A number of Twitter’s most central features and functionality are currently being reconsidered in light of challenges facing the company, according to statements made by CEO Jack Dorsey during a recent interview with The Washington Post. Among those challenges is the spread of fake news and overabundance of echo-chambers on Twitter. Although reducing the spread of false information is arguably a more pressing matter, both of those issues may be at least partially addressed with a single feature. Dorsey says that the company is looking at ways to offset factually incorrect information in tweets with context. The feature would effectively surface other tweets that point out the information is incorrect and those that express opposing information alongside the offending tweet. The executive posits that such a feature would allow people to judge information for themselves but it would also do so without necessarily limited internet users’ ability to express themselves.
Beyond that, the CEO says that Twitter is looking at ways to distinguish automated accounts and how core design aspects of the site and app can be optimized in support of its goals. That could include changes to how a user’s follower count is displayed and how the current “like” button works.

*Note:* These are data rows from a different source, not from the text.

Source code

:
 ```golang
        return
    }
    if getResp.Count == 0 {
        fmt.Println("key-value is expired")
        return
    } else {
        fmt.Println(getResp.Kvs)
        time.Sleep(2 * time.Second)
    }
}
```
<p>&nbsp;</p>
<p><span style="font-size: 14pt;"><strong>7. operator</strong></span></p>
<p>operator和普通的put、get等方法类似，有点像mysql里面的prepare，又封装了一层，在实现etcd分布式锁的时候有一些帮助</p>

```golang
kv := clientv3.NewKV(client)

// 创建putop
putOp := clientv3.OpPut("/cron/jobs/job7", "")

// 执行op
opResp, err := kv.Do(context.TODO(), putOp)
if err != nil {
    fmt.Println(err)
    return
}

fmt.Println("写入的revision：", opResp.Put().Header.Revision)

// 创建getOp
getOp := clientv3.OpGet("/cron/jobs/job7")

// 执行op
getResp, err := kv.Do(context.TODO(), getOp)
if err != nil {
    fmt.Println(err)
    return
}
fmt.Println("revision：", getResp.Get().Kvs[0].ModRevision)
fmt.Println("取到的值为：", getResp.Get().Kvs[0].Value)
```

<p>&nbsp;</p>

However, the concept for labeling bots and automated accounts appears to have more traction at this point. That could assist in accomplishing the same overarching goals addressed by providing contextual tweets but would also help users differentiate between bot accounts and users who have signed up anonymously for other reasons.
Discussion about those changes comes amidst a wave of policy changes and high-profile discussions with U.S. representatives, which the executive says have not worked as well as might be hoped. In fact, Dorsey says that policy changes in particular only appear to address “surface-level symptoms” of the underlying problems social media providers need to face. There have been several other actions taken by the company, such as labeling and providing insight into political advertising, as well as mass account suspensions. Those actions have had to be prioritized based on a cost-benefit analysis to ensure they are don’t strain the company’s resources. Bearing that in mind, it may still be quite some time before the newly outlined changes up for consideration are put into place.